::: Raw data :::

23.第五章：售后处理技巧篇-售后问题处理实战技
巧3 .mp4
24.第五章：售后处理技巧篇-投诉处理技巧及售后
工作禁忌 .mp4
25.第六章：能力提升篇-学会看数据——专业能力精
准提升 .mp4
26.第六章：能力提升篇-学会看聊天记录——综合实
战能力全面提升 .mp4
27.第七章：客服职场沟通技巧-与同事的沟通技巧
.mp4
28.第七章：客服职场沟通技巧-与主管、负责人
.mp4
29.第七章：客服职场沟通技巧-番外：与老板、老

:::
::: Raw data :::

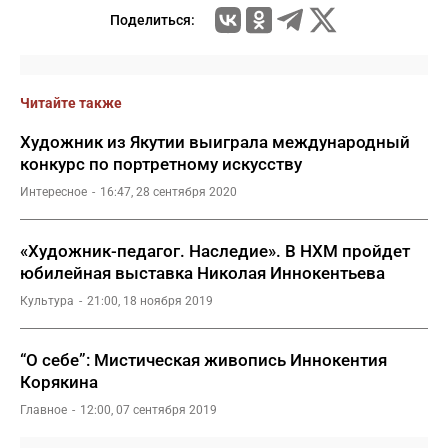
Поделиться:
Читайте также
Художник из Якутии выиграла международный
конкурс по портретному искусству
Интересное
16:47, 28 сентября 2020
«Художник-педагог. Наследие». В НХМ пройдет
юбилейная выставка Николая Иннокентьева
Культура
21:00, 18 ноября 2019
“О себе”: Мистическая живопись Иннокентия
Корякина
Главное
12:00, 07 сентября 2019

:::
::: Raw data :::

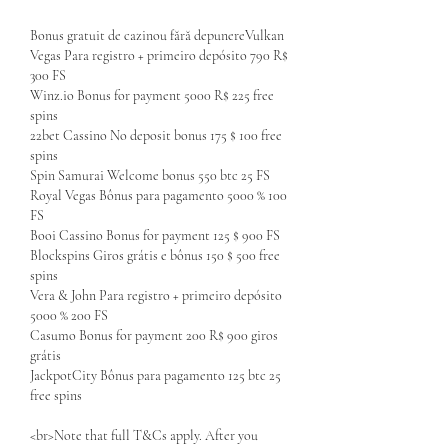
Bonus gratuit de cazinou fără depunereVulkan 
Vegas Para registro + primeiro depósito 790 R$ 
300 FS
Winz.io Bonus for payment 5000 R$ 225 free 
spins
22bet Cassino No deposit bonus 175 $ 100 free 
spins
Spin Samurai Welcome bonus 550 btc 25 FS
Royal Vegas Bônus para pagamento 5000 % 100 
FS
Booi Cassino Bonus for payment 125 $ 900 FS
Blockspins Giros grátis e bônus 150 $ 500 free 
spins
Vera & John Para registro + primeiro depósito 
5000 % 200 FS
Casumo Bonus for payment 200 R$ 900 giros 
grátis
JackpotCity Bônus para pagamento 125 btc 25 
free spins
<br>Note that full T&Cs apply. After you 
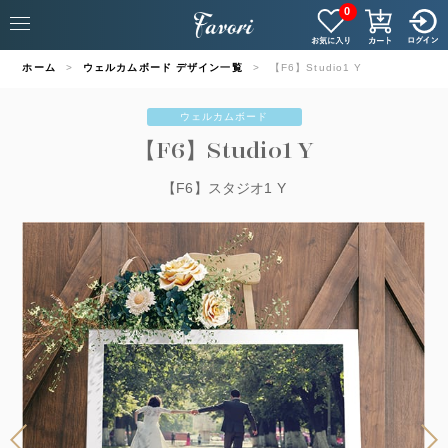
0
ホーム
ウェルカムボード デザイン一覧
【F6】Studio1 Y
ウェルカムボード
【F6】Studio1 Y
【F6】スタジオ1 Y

:::

What you will do — Update the lines from the one containing "23.第五章：售后处理技巧篇-售后问题处理实战技" through the one containing "29.第七章：客服职场沟通技巧-番外：与老板、老" so that every ".mp4" becomes ".mkv", leaving everything else unchanged. Return only those lines.

Task response —
23.第五章：售后处理技巧篇-售后问题处理实战技
巧3 .mkv
24.第五章：售后处理技巧篇-投诉处理技巧及售后
工作禁忌 .mkv
25.第六章：能力提升篇-学会看数据——专业能力精
准提升 .mkv
26.第六章：能力提升篇-学会看聊天记录——综合实
战能力全面提升 .mkv
27.第七章：客服职场沟通技巧-与同事的沟通技巧
.mkv
28.第七章：客服职场沟通技巧-与主管、负责人
.mkv
29.第七章：客服职场沟通技巧-番外：与老板、老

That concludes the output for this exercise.